▶ [TASKS TO CARRY OUT]
1. In the passage on Jesus healing a paralytic, how many men carried the paralytic?
2. Write the next part of the passage on Jesus healing a paralytic, starting after its final sentence.

July 21, 27 A.D.  Jesus Heals a Paralytic that Drops By #41

Week 23 ———  Jesus Heals a Paralytic that Drops By
Matthew 9:2-8,  Mark 2:1-12,  Luke 5:17-26

Mark 2:1-12   And when he returned to Capernaum after some days, it was reported that he was at home.  And many were gathered together, so that there was no more room, not even at the door. And he was preaching the word to them.  And they came, bringing to him a paralytic carried by four men.   And when they could not get near him because of the crowd, they removed the roof above him, and when they had made an opening, they let down the bed on which the paralytic lay.   And when Jesus saw their faith, he said to the paralytic, “Son, your sins are forgiven.” Now some of the scribes were sitting there, questioning in their hearts,   “Why does this man speak like that?  He is blaspheming! Who can forgive sins but God alone?”   And immediately Jesus, perceiving in his spirit that they thus questioned within themselves, said to them, “Why do you question these things in your hearts?   Which is easier, to say to the paralytic, ‘Your sins are forgiven,’ or to say, ‘Rise, take up your bed and walk’?   But that you may know that the Son of Man has authority on earth to forgive sins”—he said to the paralytic—   “I say to you, rise, pick up your bed, and go home.”   And he rose and immediately picked up his bed and went out before them all, so that they were all amazed and glorified God, saying, “We never saw anything like this!”

▶ [EXERCISE DATA]
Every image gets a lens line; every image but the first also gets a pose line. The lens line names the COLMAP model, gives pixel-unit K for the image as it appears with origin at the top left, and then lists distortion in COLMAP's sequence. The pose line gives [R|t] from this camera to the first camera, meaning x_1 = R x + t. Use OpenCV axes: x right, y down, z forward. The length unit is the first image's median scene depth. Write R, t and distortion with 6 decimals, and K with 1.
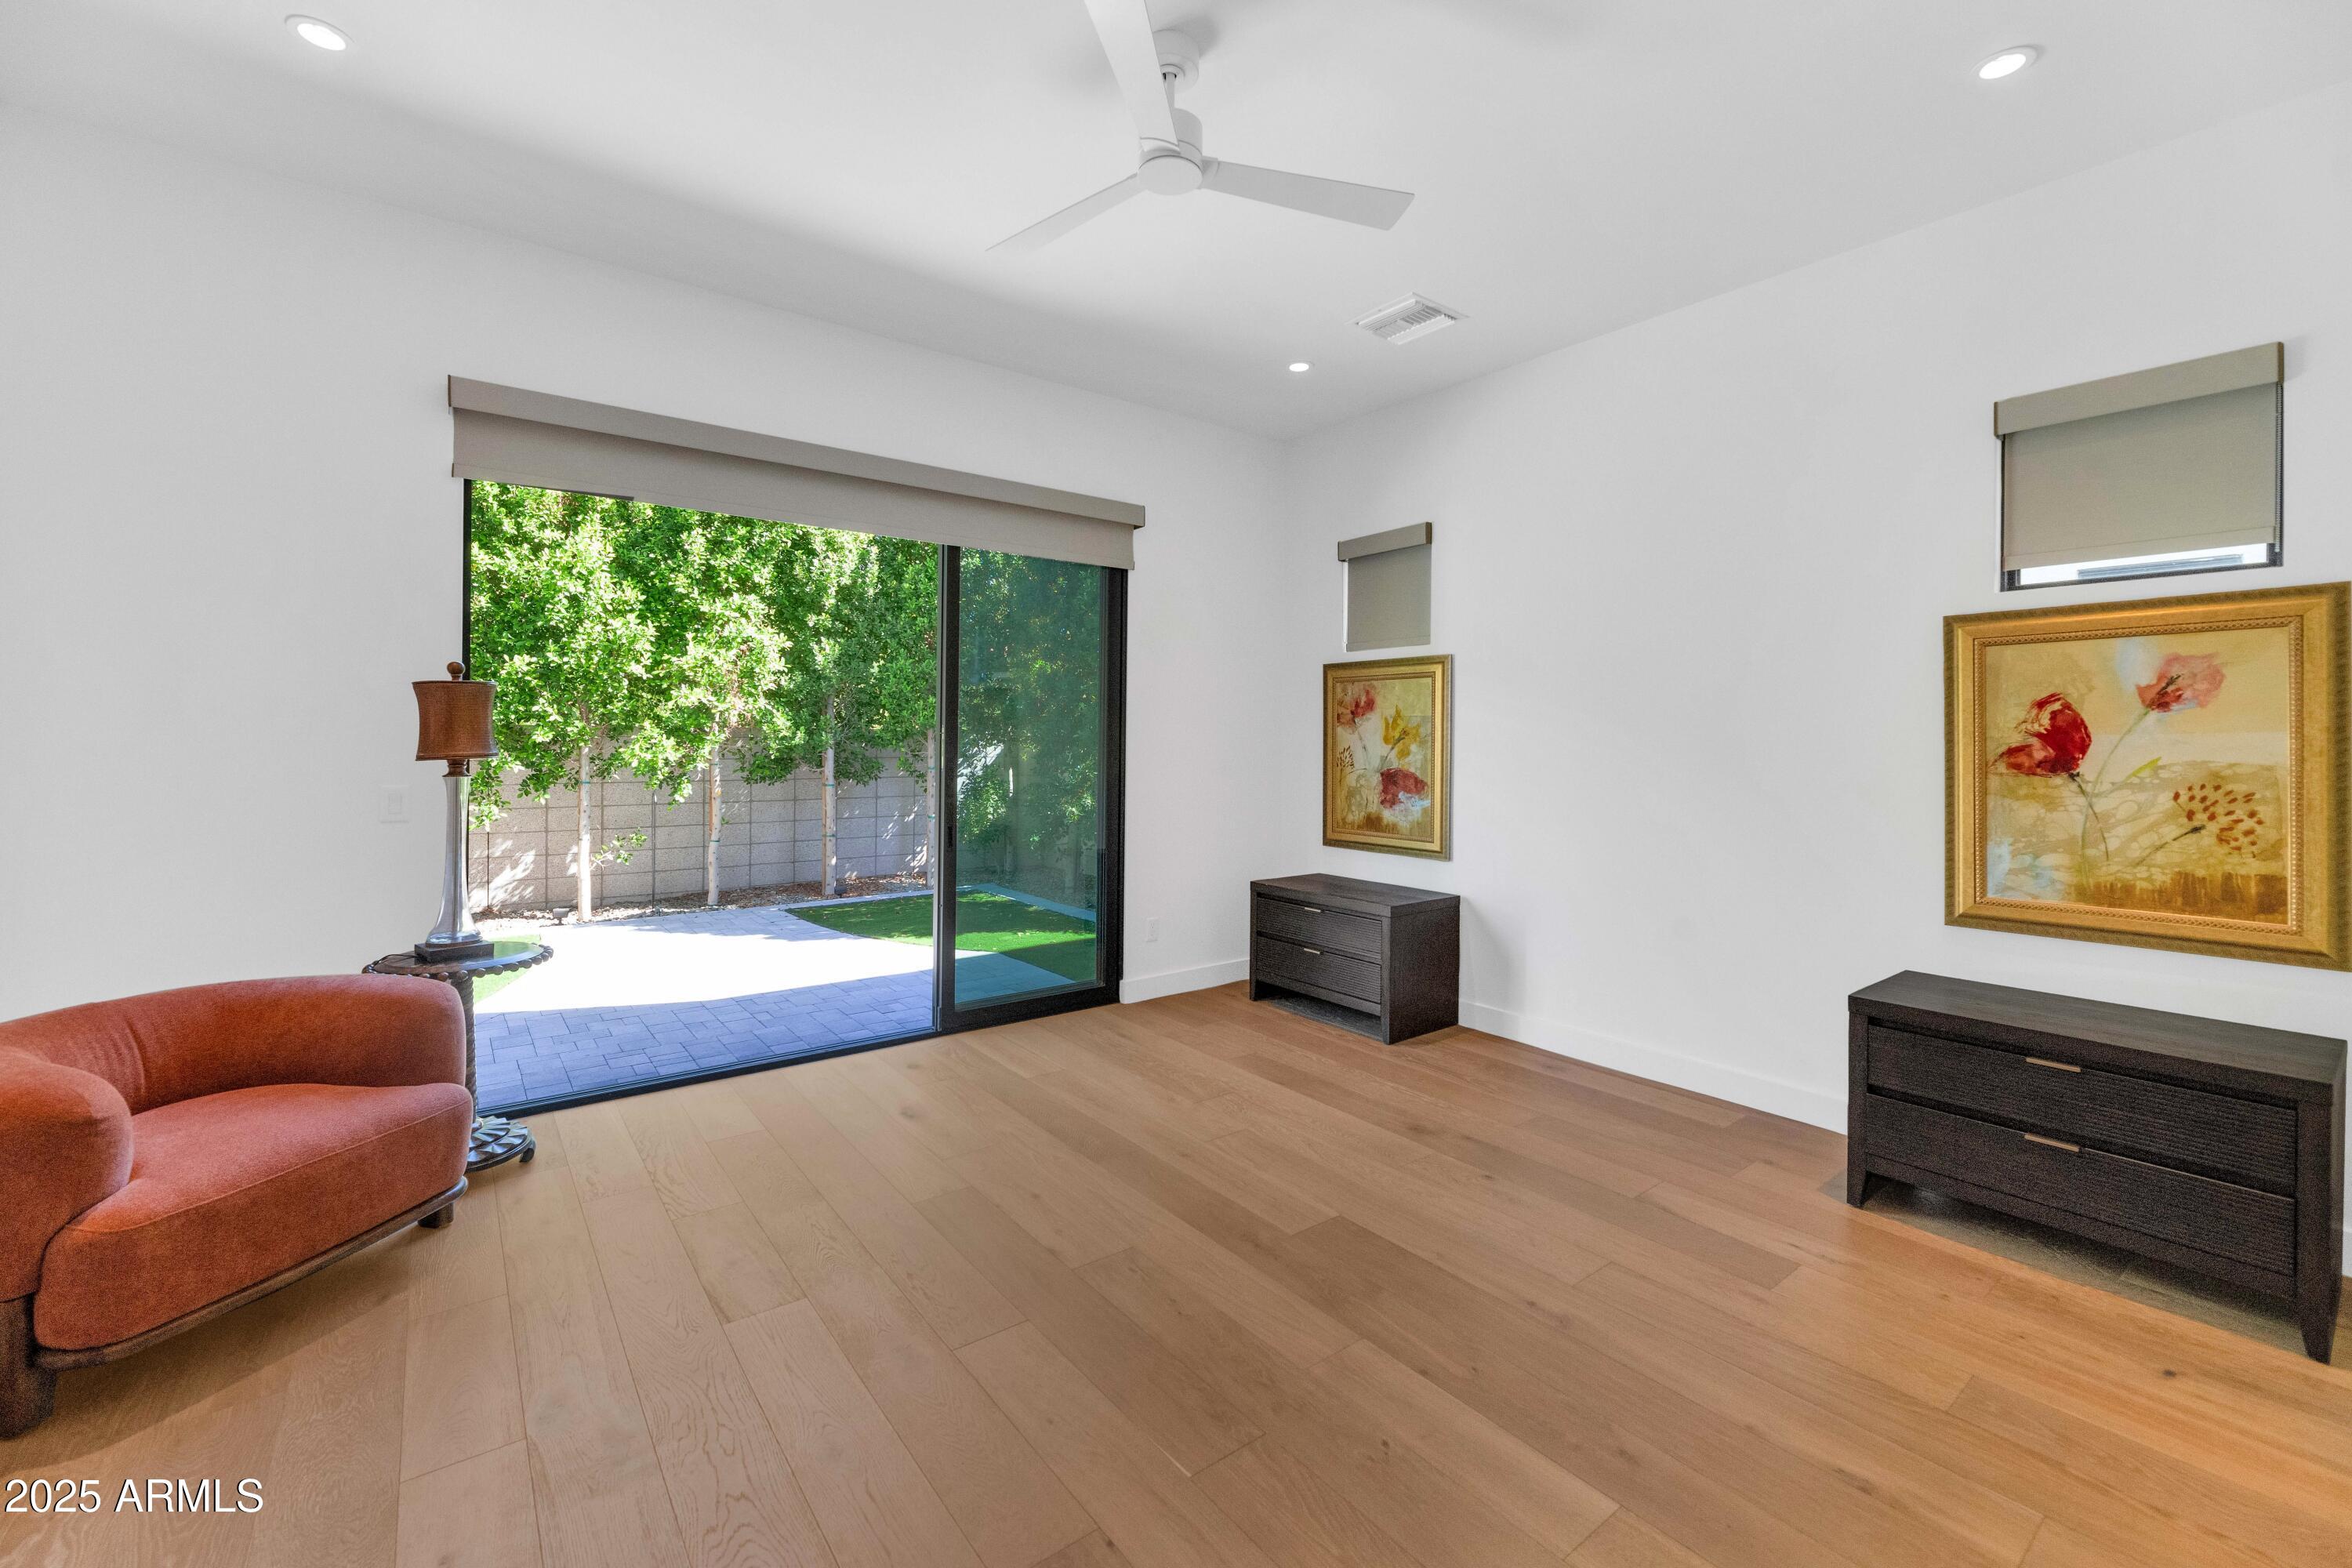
lens RADIAL K [[966.5, 0, 1177.5], [0, 966.5, 757.5], [0, 0, 1]] dist [-0.000632, -0.000029]
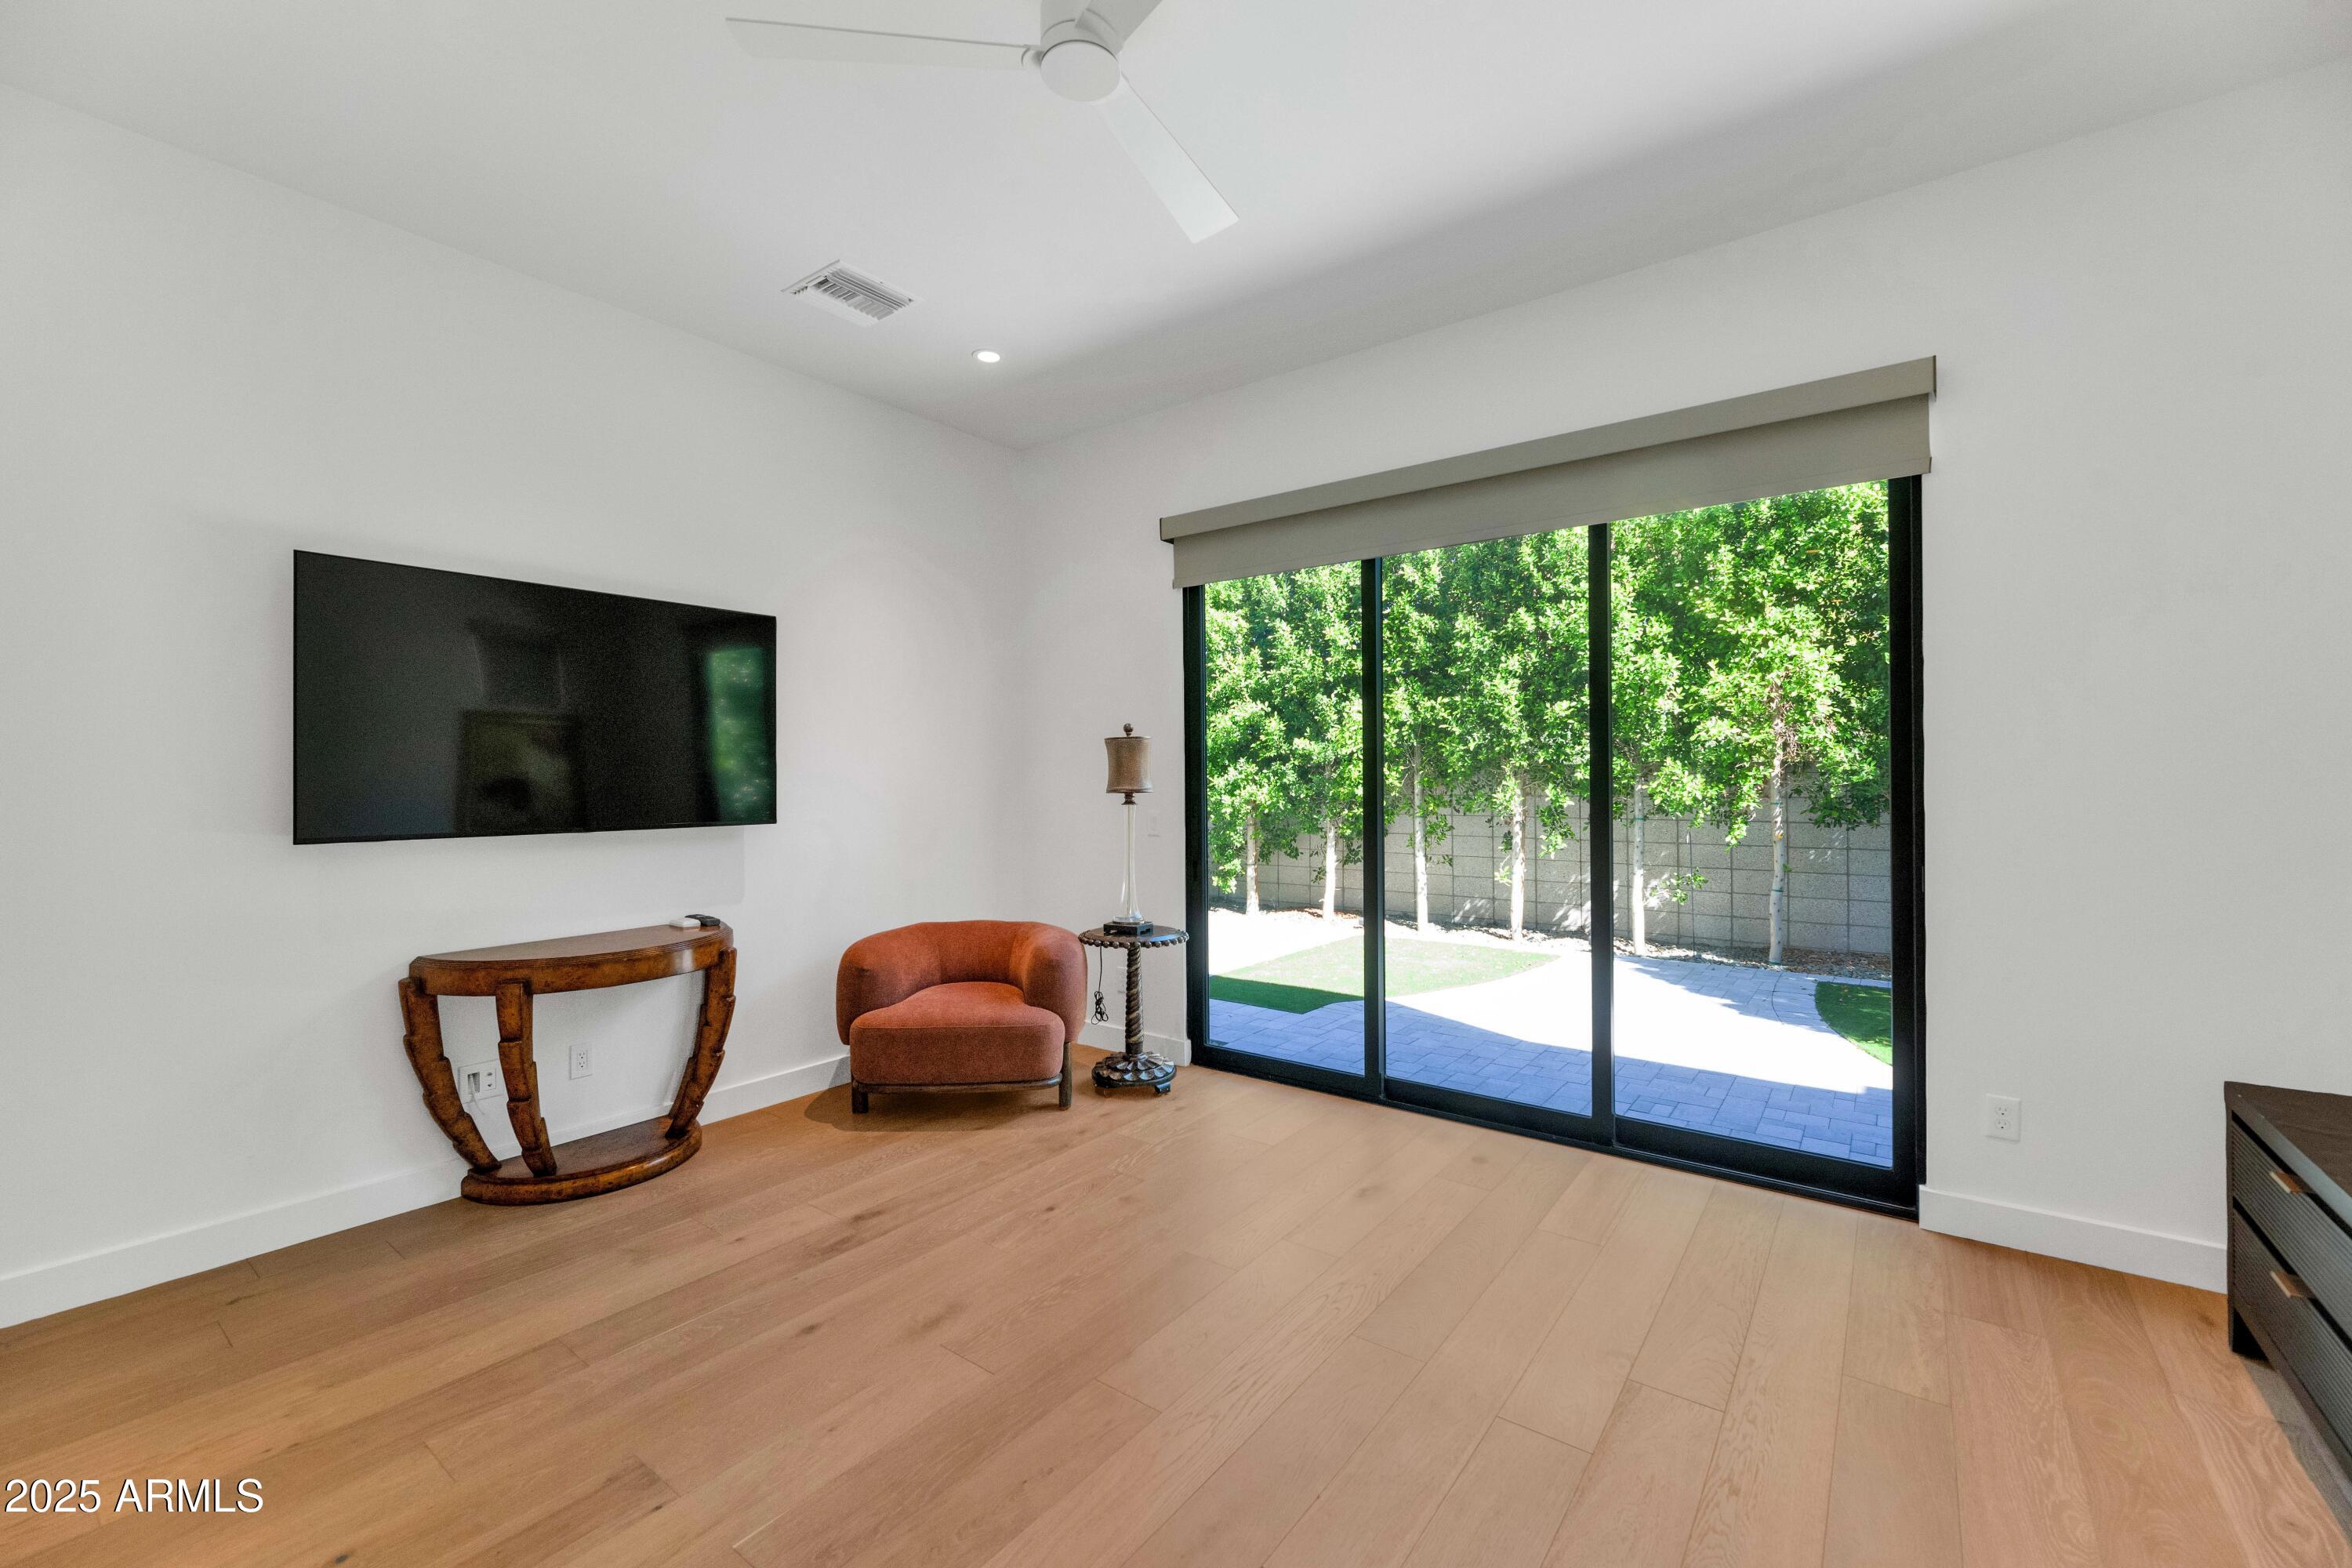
lens RADIAL K [[955.8, 0, 1176.0], [0, 955.8, 784.0], [0, 0, 1]] dist [0.000606, 0.000137]
pose [[0.277437, -0.002466, -0.960741, 0.230543], [-0.009347, 0.999942, -0.005266, -0.001183], [0.960698, 0.010441, 0.277398, 0.253883]]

▶ [ANSWERS FOR THE TASKS]
1. Four men.

2.
“And when Jesus saw their faith”    

This is a concept we desperately need to understand.  Faith is something you can see.  We often talk about “faith” as if the word is simply a belief you have.  “What faith are you?”  Do you have faith?  Is your faith strong?  That is not the way Jesus talks about faith here.  This faith is not a belief or idea in your mind but an action you can see.  

These four friends went to a lot of trouble to get their paralytic friend to Jesus.  They tore a hole in the roof and dropped him in, knowing they would be responsible for repairing it.  They would not have gone through this trouble if there was any doubt in their mind that Jesus could heal their friend.  

Let’s look at this differently.  Say these friends had a ‘little bit of faith’ in Jesus.  They thought there was a possibility that Jesus could heal the man, but they weren’t quite sure.  I would imagine that they would have gone back home when they approached the home and saw it was impossible to go to the door.  So, this ‘little bit of faith’ would lead to inaction.  Is that really any faith at all?

In Matthew 17, there is a story about a boy possessed by a demon. The disciples are unable to help him. Jesus rebukes the demon, and the boy is healed. This has the disciples wondering.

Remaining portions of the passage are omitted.